JurnalBabel.com – Mudik lebaran tidak hanya menjadi ritual pulang kampung bagi warga yang berkarir atau bekerja di berbagai kota ‘kembali’ ke desanya masing-masing. Namun ada makna silaturahmi di dalamnya yang sangat berkesesuaian dengan nilai-nilai Pancasila, terutama sila ketiga dan kelima.
Hal itu disampaikan Anggota MPR RI dari Fraksi PKS Amin Ak saat menyampaikan sosialisasi Empat Pilar MPR di Gedung KGY, Yosowilangun, Lumajang, Jawa Timur, Sabtu (29/4/2023).
“Dalam silaturahmi, selain menyambung hubungan persaudaraan antar anak bangsa, juga terjadi redistribusi uang dari kota ke desa, dari kota-kota besar ke daerah sehingga mendorong perputaran perekonomian daerah,” kata Amin.
Silaturahmi dalam tradisi mudik secara tidak langsung mengamalkan nilai- nilai Pancasila khususnya sila ketiga, Persatuan Indonesia. Semangat persatuan dan persaudaraan dalam makna mudik lebaran dengan menyambung tali silaturrahmi antar sesama merupakan nilai penting di era demokrasi saat ini.

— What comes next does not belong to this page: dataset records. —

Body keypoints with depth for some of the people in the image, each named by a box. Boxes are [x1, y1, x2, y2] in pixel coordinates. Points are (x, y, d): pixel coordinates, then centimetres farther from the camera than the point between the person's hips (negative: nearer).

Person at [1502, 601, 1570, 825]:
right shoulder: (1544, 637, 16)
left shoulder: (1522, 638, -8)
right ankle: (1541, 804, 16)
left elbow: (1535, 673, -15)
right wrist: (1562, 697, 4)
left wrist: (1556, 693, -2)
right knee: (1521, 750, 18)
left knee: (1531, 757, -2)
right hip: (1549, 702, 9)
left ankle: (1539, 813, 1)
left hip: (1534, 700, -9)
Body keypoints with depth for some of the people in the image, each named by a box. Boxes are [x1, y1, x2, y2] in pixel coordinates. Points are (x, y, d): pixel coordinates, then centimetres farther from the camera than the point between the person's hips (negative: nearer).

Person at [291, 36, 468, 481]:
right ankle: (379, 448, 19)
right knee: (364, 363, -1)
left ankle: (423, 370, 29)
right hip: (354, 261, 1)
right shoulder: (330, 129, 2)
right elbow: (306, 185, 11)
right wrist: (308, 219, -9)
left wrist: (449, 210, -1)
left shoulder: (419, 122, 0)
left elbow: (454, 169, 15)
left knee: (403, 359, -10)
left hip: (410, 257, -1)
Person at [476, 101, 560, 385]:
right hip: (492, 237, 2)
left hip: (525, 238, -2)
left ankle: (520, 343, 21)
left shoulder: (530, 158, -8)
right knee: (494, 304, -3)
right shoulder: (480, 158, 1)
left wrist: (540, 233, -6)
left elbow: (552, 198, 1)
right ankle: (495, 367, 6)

Semangat persaudaraan yang meningkat pada masa mudik Lebaran harus terus diperluas menjadi semangat persatuan antar sesama anak bangsa, sehingga menjadi bekal penting dalam menjalani kehidupan berbangsa dan bernegara.
Kebersamaan dan toleransi sebagai perwujudan spirit Idul Fitri harus terus dipelihara dan diperkuat termasuk interaksi di media social.
“Usai kembali dari kampung halaman, diharapkan semangat persaudaraan semakin menebal sehingga masyarakat mampu meningkatkan semangat persatuan dalam keseharian,” ujar Amin.
Tahun 2024, bangsa Indonesia akan menghadapi Pemilihan Umum (Pemilu) baik pemilihan Presiden dan Wakil Presiden, juga pemilihan anggota legislative dan perwakilan daerah. Tentu sangat diperlukan semangat persatuan dan kesatuan untuk mencegah pembelahan masyarakat yang melemahkan persatuan akibat perbedaan pilihan.
Tradisi mudik di tanah air sudah berlangsung dan membudaya selama lebih dari setengah abad. Banyak sejarawan mengiungkapkan, tradisi mudik muncul seiring berkembang pesatnya pembangunan di kota yang menjadi magnet bagi masyarakat pedesaan.
Sejak itulah, para perantau dari desa atau daerah melaksanakan mudik di setiap momen lebaran atau hari raya Idul Fitri. Kedatangan para pemudik ke daerah asal secara spontan menghidupkan roda perekonomian di wilayah tersebut.
Kurva permintaan akan produk-produk pokok, seperti makanan, kuliner asli hingga oleh-oleh khas daerah meningkat seiring dengan adanya keinginan mereka untuk menikmati kenangan masa kecil.
Mudik lebaran juga menghidupkan pariwisata di daerah yang bersifat multiplier effect yang menghidupkan berbagai kegiatan ekonomi daerah.
Merujuk pada data Bank Indonesia, aktivitas mudik mampu mendorong redistribusi uang yang beredar. Hampir 60% peredaran uang yang tadinya berada di pusat ibu kota Jakarta berpindah ke sejumlah daerah di kawasan Jawa dan Sumatera.
Menurut Amin, jika usaha mikro, kecil, dan menengah (UMKM) lokal mampu menjawab peluang dari kegiatan ekonomi mudik tersebut, hal itu bisa meningkatkan omzet berbagai produk di daerah sehingga perekonomian daerah bergerak lebih cepat. Ketika ekonomi bergerak lebih cepat, maka disitulah potensi peningkatan kesejahteraan masyarakat lokal tercipta.
“Redistribusi uang dan konsumsi publik dari kota ke desa atau daerah dalam beragam aktivitas ekonomi mudik merupakan implementasi Sila Kelima Pancasila yakni Keadilan Sosial bagi Seluruh Rakyat Indonesia,” pungkas Anggota Komisi VI DPR ini.